MaREI bags €750,000 in funding for climate change research

4 Apr 2016

Pictured l-r: Dr Fionn Rogan, Research Fellow, Energy Policy and Modelling at UCC, Rosheen McGuckian, Chair of the NTR Foundation and Dr Brian O’Gallachoir, Principal Investigator at MaREI and Professor of Energy Policy and Modelling at UCC. Image via Conor Healy Photography

The marine energy research centre for Ireland – MaREI – has managed to secure €750,000 in funding to help develop marine energy technologies for use in Irish low-carbon technologies.

MaREI received the funding from the NTR Foundation, an independent philanthropic organisation, founded to address issues around climate change.

MaREI is a marine and renewable energy research, development and innovation centre supported by Science Foundation Ireland (SFI) and one of those listed on’s list of the leading marine energy research labs in Ireland last year.

The last major funding announcement made by the Irish marine research organisation occurred last January when it secured €4m in grants for research equipment and facilities from the SFI Infrastructure fund for an Open Ocean Emulator at University College Cork (UCC) and an MRE Remotely Operated Vehicle at the University of Limerick (UL).

Transitioning to a low-carbon economy

MaREI said that this recent round of funding received from the philanthropic organisation will be used to identify and exploit the opportunities for Ireland, the economy and SMEs in relation to how we best meet our future energy requirements.

As part of our agreement with the EU, Ireland has signed an agreement to have 16pc of the country’s energy produced by renewable energy sources by 2020, or risk facing substantial financial penalties.
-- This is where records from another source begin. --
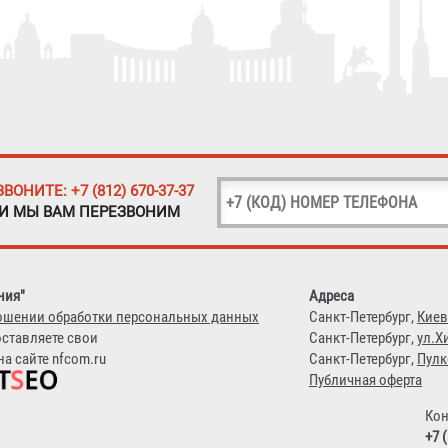
ЗВОНИТЕ: +7 (812) 670-37-37
 И МЫ ВАМ ПЕРЕЗВОНИМ
ния"
Адреса
ошении обработки персональных данных
Санкт-Петербург,
Киев
оставляете свои
Санкт-Петербург,
ул.Х
а сайте nfcom.ru
Санкт-Петербург,
Пулк
Публичная оферта
Кон
+7 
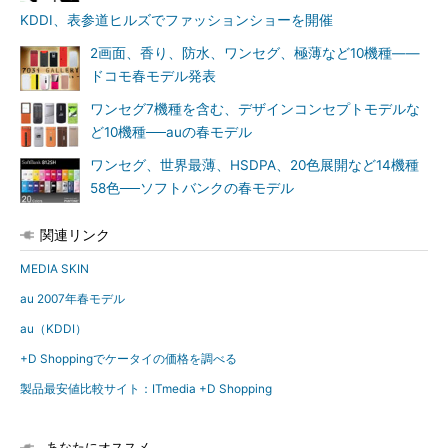
KDDI、表参道ヒルズでファッションショーを開催
2画面、香り、防水、ワンセグ、極薄など10機種――
ドコモ春モデル発表
ワンセグ7機種を含む、デザインコンセプトモデルな
ど10機種──auの春モデル
ワンセグ、世界最薄、HSDPA、20色展開など14機種
58色──ソフトバンクの春モデル
関連リンク
MEDIA SKIN
au 2007年春モデル
au（KDDI）
+D Shoppingでケータイの価格を調べる
製品最安値比較サイト：ITmedia +D Shopping
あなたにオススメ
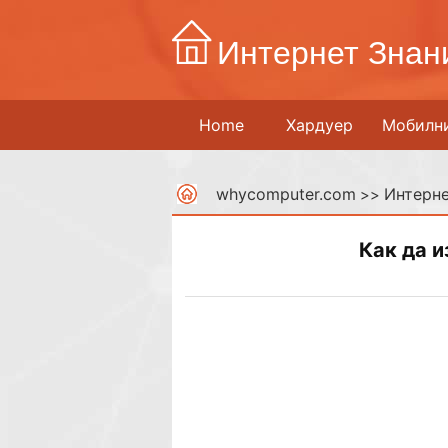
Интернет Знан
Home
Хардуер
Мобилн
whycomputer.com
Интерне
>>
Как да и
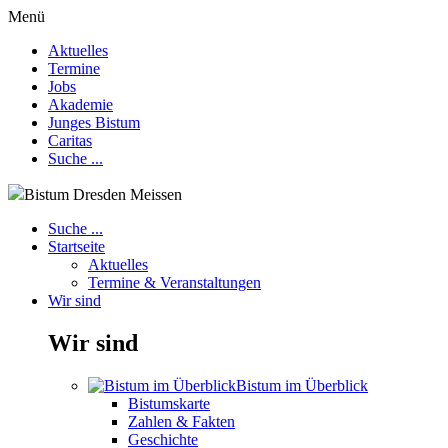
Menü
Aktuelles
Termine
Jobs
Akademie
Junges Bistum
Caritas
Suche ...
Bistum Dresden Meissen
Suche ...
Startseite
Aktuelles
Termine & Veranstaltungen
Wir sind
Wir sind
Bistum im Überblick
Bistumskarte
Zahlen & Fakten
Geschichte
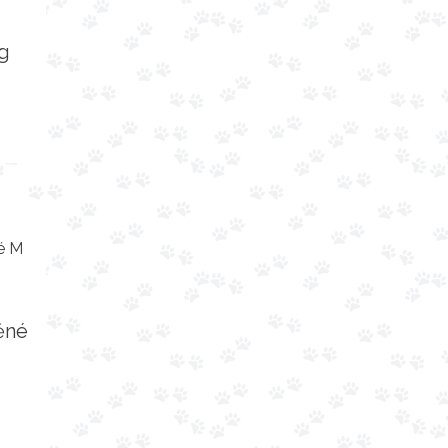
g
ěné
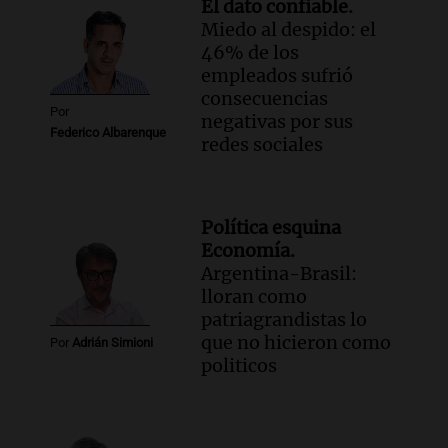
El dato confiable.
Miedo al despido: el
46% de los
empleados sufrió
consecuencias
Por
negativas por sus
Federico Albarenque
redes sociales
Política esquina
Economía.
Argentina-Brasil:
lloran como
patriagrandistas lo
que no hicieron como
Por
Adrián Simioni
politicos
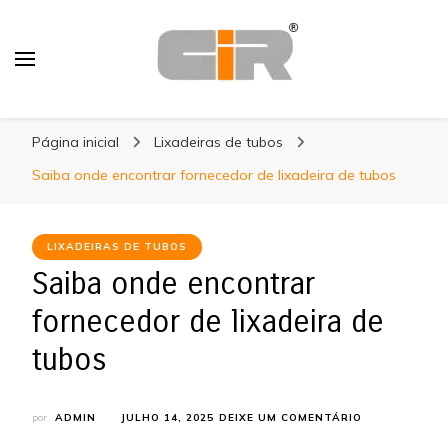
Cir Fujimoto
Blog
Página inicial
Lixadeiras de tubos
Saiba onde encontrar fornecedor de lixadeira de tubos
LIXADEIRAS DE TUBOS
Saiba onde encontrar
fornecedor de lixadeira de
tubos
EM
por
ADMIN
JULHO 14, 2025
DEIXE UM COMENTÁRIO
SAIBA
Explaining how this funding will allow MaREI to examine the entire energy system rather than just electricity, the organisation’s principal investigator, Dr Brian O’Gallachoir, said: “[Single sector analysis has] limitations and is somewhat like trying to solve a Rubik’s cube by looking at one face only.

“Integrated energy systems modelling, on the other hand, allows all dimensions of the problem to be analysed together, enabling us to unlock the opportunities associated with the complete transition to a low-carbon economy.”